THE Keeneland April Two-Year-Olds in Training and Horses of Racing Age Sale returned to the calendar this week after a five-year hiatus and featured for the first time a selection of horses in training. Sales officials were pleased with the outcome and are hopeful of building on this year’s restart. Keeneland sold 67 horses for $6,083,500. The average was $90,799 and the median $40,000.

Keeneland held the April Sale from 1993 to 2014, and graduates include six classic winners: Belmont winner Palace Malice; Preakness winner and champion Lookin At Lucky; Kentucky Derby, Preakness winner and champion Big Brown; Kentucky Derby, Belmont winner and champion Thunder Gulch; and Kentucky Oaks winners Keeper Hill and Gal In A Ruckus. The 2014 auction produced champions Lady Eli and Roy H.

“We’re in a rebuilding process for this sale,” Keeneland director of sales operations Geoffrey Russell said. “Some people were willing to rebuild with us, and some people wanted to wait and see. We hope they saw and will participate next year.”

“Trade was very good,” he continued. “The racehorses were well received. Strong trade continued into the two-year-old portion of the sale. The Tapit filly was on everybody’s list, with a good update from Bourbon War and a great work she turned in during the Preview Show. Her sale showed the money is here for those kind of horses.”

The two-year-old daughter of multiple champion sire Tapit and Grade 1 winner My Conquestadory, mentioned by Russell, sold to Chad Schumer for $1.3 million to top the sale. This full-sister to recent graded stakes-placed Bourbon War is just the second foal of her dam who won the Alcibiades Stakes at two and was placed in the following year’s Grade 1 Del Mar Oaks.

During Monday’s Preview Show, which featured juveniles working over the dirt track and turf course, the sale-topping filly breezed a furlong in the co-fastest time of 10 seconds.

“She is a tremendous physical, she had a superb breeze and her gallop out was really strong,” said Schumer, who bought the filly for Prince Sultan Bin Mishal Al Saud of Saudi Arabia. “She is by one of the leading sires of all time and she has a massive pedigree. A Tapit with that kind of pedigree, you have to expect to pay that kind of money. She was an obvious choice.
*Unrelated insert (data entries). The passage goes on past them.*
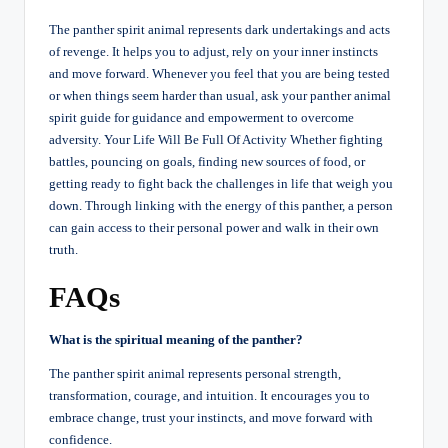
The panther spirit animal represents dark undertakings and acts
of revenge. It helps you to adjust, rely on your inner instincts
and move forward. Whenever you feel that you are being tested
or when things seem harder than usual, ask your panther animal
spirit guide for guidance and empowerment to overcome
adversity. Your Life Will Be Full Of Activity Whether fighting
battles, pouncing on goals, finding new sources of food, or
getting ready to fight back the challenges in life that weigh you
down. Through linking with the energy of this panther, a person
can gain access to their personal power and walk in their own
truth.
FAQs
What is the spiritual meaning of the panther?
The panther spirit animal represents personal strength,
transformation, courage, and intuition. It encourages you to
embrace change, trust your instincts, and move forward with
confidence.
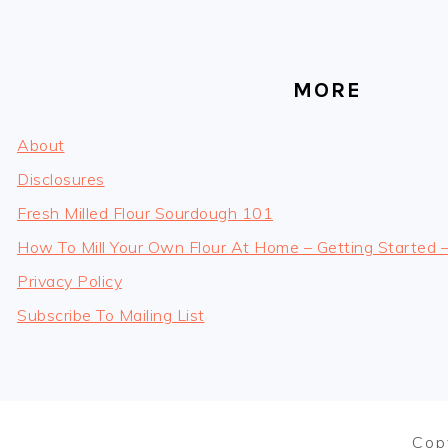
MORE
About
Disclosures
Fresh Milled Flour Sourdough 101
How To Mill Your Own Flour At Home – Getting Started 
Privacy Policy
Subscribe To Mailing List
Cop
“Once you get above a certain number it is kind of numbing. I have never gone that high before, so it has not sunk in yet. Hopefully, she will be a Grade 1 horse.”

SALE-TOPPER

Hartley/De Renzo Thoroughbreds consigned the sale-topper. “We shipped in about 10 days ago,” Dean De Renzo said. “The weather is a little cooler than Florida, and they thrive when they come here. She is a May foal, and we have taken our time with her. We wanted to target a sale that is a little later in the year. We hope that Keeneland continues having this sale because we love the timing and we love to sell here.

“Everybody is here – owners, trainers, bloodstock agents and farm owners who see a filly like that and think she will have a lot of broodmare value later after she races. That is a reason we brought fillies here, to attract breeders who are in this area.”

At $500,000, the top-priced horse of racing age was this year’s Grade 2 Fair Grounds Oaks third-place finisher Sweet Diane. Ina Bond’s River Bend Farm acquired the three-year-old daughter of Will Take Charge, who has been in the money in each of her five career starts. ELiTE consigned Sweet Diane who is from the family of champion Good Magic and Grade 1 winner Magical Maiden.

“This is a new direction for us,” River Bend farm manager Larry Weeden said. “We have been selling yearlings here for almost 30 years. We have a broodmare band of about 12 and try to focus on quality rather than quantity. Eddie Kenneally trains for us. We have high hopes that this will turn into something fun.”

Sweet Diane has 22 points on the Road to the Kentucky Oaks to rank 16th on the list of leading point earners. The top 14 will earn a spot in the starting gate for the $1.25 million Grade 1 Oaks at Churchill Downs on May 3rd.